La grande muraglia

Crescent, sfregio di un megalomane

    di Mimmo Della Corte

Un pizzico di arroganza, una puntina di megalomania, un briciolo di supponenza, un grammo di alterigia, una manciata di sufficienza, una goccia di protervia.
Sono questi i tratti caratteriali principali dell’“homo politicus” – altrimenti detto, “animale politico”, che viaggia – ma soprattutto, pensa di farlo - a velocità doppia rispetto agli altri, vola almeno qualche metro al di sopra del livello della terra, non ha bisogno di confrontarsi con chicchessia, perché – a dispetto dei suoi interlocutori - ha sempre ragione e quindi, “non deve chiedere mai”.
Non una di queste doti fa difetto a Vincenzo De Luca, sindaco di Salerno dal 1993 al 2001 prima e dal 2006 ad oggi, da sempre uomo dell’apparato Pci, del quale ha praticamente seguito tutte le vicissitudini ed i cambiamenti da Pci a Pds, da Ds a Pd.

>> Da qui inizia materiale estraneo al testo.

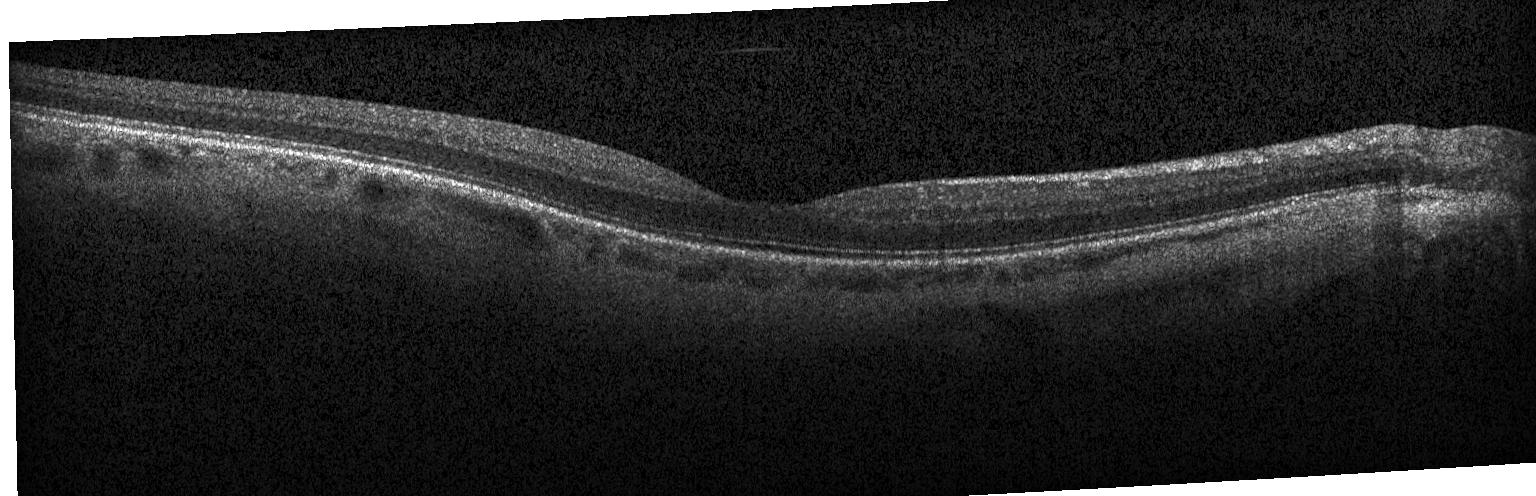
Macular OCT: no evidence of choroidal neovascularization, diabetic macular edema, or drusen.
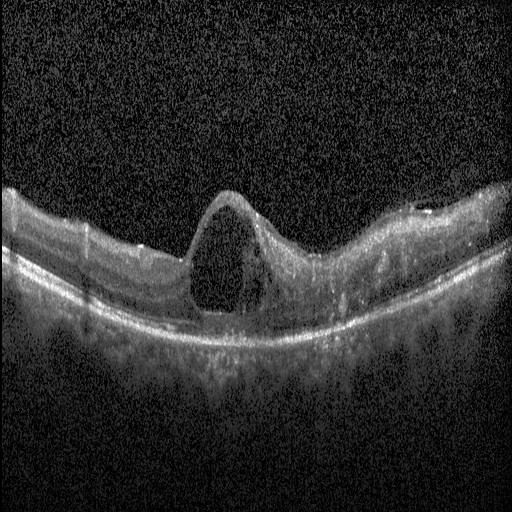

Optical coherence tomography B-scan — Impression: DME.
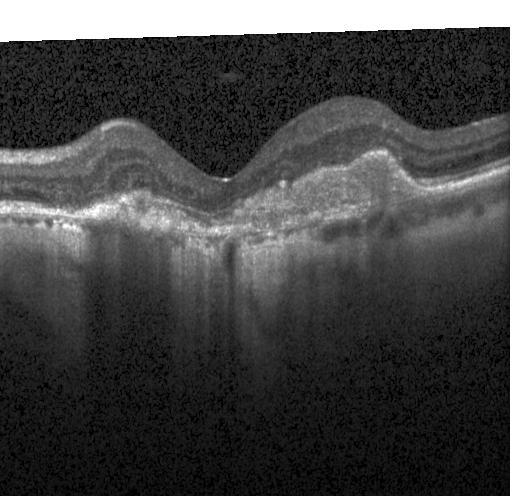

Through the macula. SD-OCT. Heidelberg Spectralis OCT system. Optical coherence tomography scan — This B-scan demonstrates CNV.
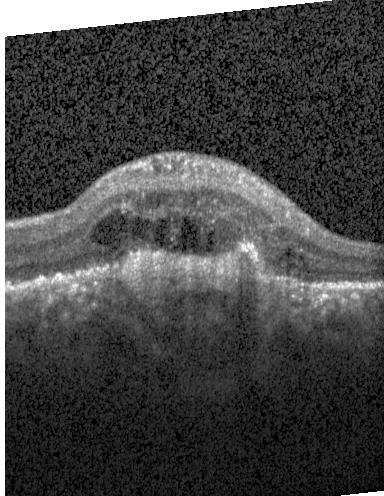
Spectral-domain optical coherence tomography · optical coherence tomography B-scan · horizontal scan through the fovea · Heidelberg Spectralis OCT system
OCT finding: CNV.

Ai quali, però, aggiunge la smisurata ambizione di essere ricordato nella storia di Salerno e di lasciare dietro di sé un segno indelebile del proprio passaggio sulla faccia della terra con la realizzazione del “Crescent”, il nuovo complesso edilizio in costruzione nel porto di Salerno (nella foto). “Un’opera che vale la mia vita”, ha detto il sindaco, ma anche “un progetto mondiale” che “deve essere la nostra Piazza Plebiscito, il nostro Colosseo” e perché no, dal momento che la conformazione è abbastanza similare, anche “la nostra piazza San Pietro” o “il nostro Vaticano”?
Di cosa si tratti e dei danni che rischia di produrre per la città di Salerno, personalmente, non essendo un tecnico, non sono in grado di dirlo, ma lo spiega benissimo Gaetano Troisi nel libro “La Grande Muraglia nel porto di Salerno”, dal sottotitolo decisamente significativo di “come si sfregia una città”, edito da Controcorrente.
Una “luna crescente” (la sua traduzione dall’inglese), che rischia di essere devastante per gli assetti urbanistici della città e che – contrariamente all’eccesso autoesaltativo di De Luca – Vittorio Sgarbi ha bollato come “un’opera obbrobriosa, un palazzo di cemento che deturpa la prospettiva della città”.
Una bocciatura totale ed impietosa, che metaforicamente rade al suolo un edificio di 33 metri di altezza e 215 di lunghezza, destinato ad abitazioni private, esercizi commerciali e parcheggi, la cui forma semicircolare dà vita ad una piazza di 27mila metri quadrati, che si estende dal polo turistico alla spiaggia S. Teresa.
Ciò che colpisce di più del lavoro di Troisi è l’analisi della realtà attuale di Salerno, che scaturisce dall’incrocio fra quanto avvenuto nel passato recente, ma anche più lontano, e quello che si sta consumando nel presente, proiettando il tutto sul futuro della città già sede della medievale Scuola Medica Salernitana, prima e più importante istituzione medica d’Europa.
Una rilettura dello “status quo”, che pur scaturendo – del resto non avrebbe potuto essere diversamente – da convincimenti e posizioni personali dell’autore, riesce a venir fuori senza esserne condizionata e, quindi, trasfigurata in una sentenza senza appello, offrendo informazioni su fatti, misfatti ed eventi di cui i media, locali e non, spesso non si sono “accorti”, ma lasciando al lettore il giudizio finale.
Un libro, insomma, che vale la pena di leggere, e non solo per la scorrevolezza, la semplicità e, quindi, la facile comprensibilità del testo, soprattutto per avere un’idea di ciò che è stato fatto e si sta facendo a Salerno e di quale futuro attenda questa bellissima città. Della quale, per altro, conservo un ricordo stupendo, per averci lavorato ed abitato, tanti - purtroppo, davvero tanti - anni fa. E mi dispiacerebbe che qualcuno me lo distruggesse.